> **Задание**
Извлеките из текста об исторической поэтике Веселовского дословный фрагмент, начиная со слов «С этой точки» и вплоть до слов «методология истории литературы.».

> **Текст для чтения**
################

В исторической поэтике Веселовский видел две задачи:

1) определить «законы поэтического творчества» и «критерии для оценки его явлений» не из «господствующих» «отвлеченных определений», а «из исторической эволюции поэзии»;

2) определить поэзию «со стороны объекта и психологического процесса» на материалах языка, образов, мотивов, типов, сюжетов.

С этой точки зрения современная Веселовскому художественная литература фотографична, так как не содержит того самого «лишка», который, по его мнению, и отличает искусство от фотографии. Эстетическое он рассматривает как условное изображение предметного мира в типической цельности, центром которой является личность, синтезирующая «ряды ассоциаций» по их смежности. Таким образом, и специфику творчества Веселовский рассматривает в широком контексте взаимосвязей и ассоциаций. Столь же широкое определение Веселовский дает и истории литературы, сближая ее с историей культуры. «История литературы в широком смысле этого слова, – пишет он, – это история общественной мысли, насколько она выразилась в движении философском, религиозном и поэтическом и закреплена словом». В этой системе историческая поэтика Веселовского выступает как методология истории литературы.

################

> **Записанные сведения**
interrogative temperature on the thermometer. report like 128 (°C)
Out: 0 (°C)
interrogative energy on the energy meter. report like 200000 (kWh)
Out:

################

> **Ваш ответ**
С этой точки зрения современная Веселовскому художественная литература фотографична, так как не содержит того самого «лишка», который, по его мнению, и отличает искусство от фотографии. Эстетическое он рассматривает как условное изображение предметного мира в типической цельности, центром которой является личность, синтезирующая «ряды ассоциаций» по их смежности. Таким образом, и специфику творчества Веселовский рассматривает в широком контексте взаимосвязей и ассоциаций. Столь же широкое определение Веселовский дает и истории литературы, сближая ее с историей культуры. «История литературы в широком смысле этого слова, – пишет он, – это история общественной мысли, насколько она выразилась в движении философском, религиозном и поэтическом и закреплена словом». В этой системе историческая поэтика Веселовского выступает как методология истории литературы.